* **INSTRUCTION 1**
Duplicate the entries that follow the forum excerpt below, line for line, and leave out the pictures.

======== EXCERPTED PASSAGE

It's written in an academic register dripping with "you're too stupid to follow along, take my word for it." Nonetheless, some of the writers that have made the most sense to me (Graeber, Ferguson, and Harari among others) look not at tribal, cultural or regional interactions but at the underpinnings of those interactions. I've learned that most everyone's "system" as used to explain the world (particularly economics, psychology and politics) only work because they externalize everything they can't explain such that it is no longer a part of the system being discussed.

I'm reading it entirely because of this (long) thread:





b_b  ·  933 days ago  ·  link  ·  

Wow, what a magnificent thread. I wish the following was more well known:

    Lenin's plan didn't work out. Yes, Bolsheviks took over Russia, but they didn't want to take over Russia. They wanted to take over the capitalist core of the world. Immediately upon consolidating their power in Russia they launched an expedition westward. It failed.

    Communists intended to take over the industrial powerhouses of the West which, according to their theory, were advanced enough for the next stage of development - socialism. But they took over a backward country which according to the same theory was totally unprepared for it.

Lenin's original plan was to seize power in Berlin, because he thought that Germany had all the necessary prerequisites in place, from sufficient industrialization to a sympathetic population. But I think the opportunity never presented itself, or at least not in time, since in 1917 he had the opportunity to seize power somewhere, and he figured that somewhere was better than nowhere.

================
======== RECORD EXCERPTS

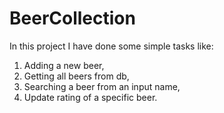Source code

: # BeerCollection
In this project I have done some simple tasks like: 
1. Adding a new beer,
2. Getting all beers from db,
3. Searching a beer from an input name,
4. Update rating of a specific beer.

================

* **INSTRUCTION 2**
Set down the part of the forum excerpt starting at "Lenin's plan didn't" and ending at "westward. It failed.".

* **ANSWER SECTION 1**
Source code

: # BeerCollection
In this project I have done some simple tasks like: 
1. Adding a new beer,
2. Getting all beers from db,
3. Searching a beer from an input name,
4. Update rating of a specific beer.

* **ANSWER SECTION 2**
Lenin's plan didn't work out. Yes, Bolsheviks took over Russia, but they didn't want to take over Russia. They wanted to take over the capitalist core of the world. Immediately upon consolidating their power in Russia they launched an expedition westward. It failed.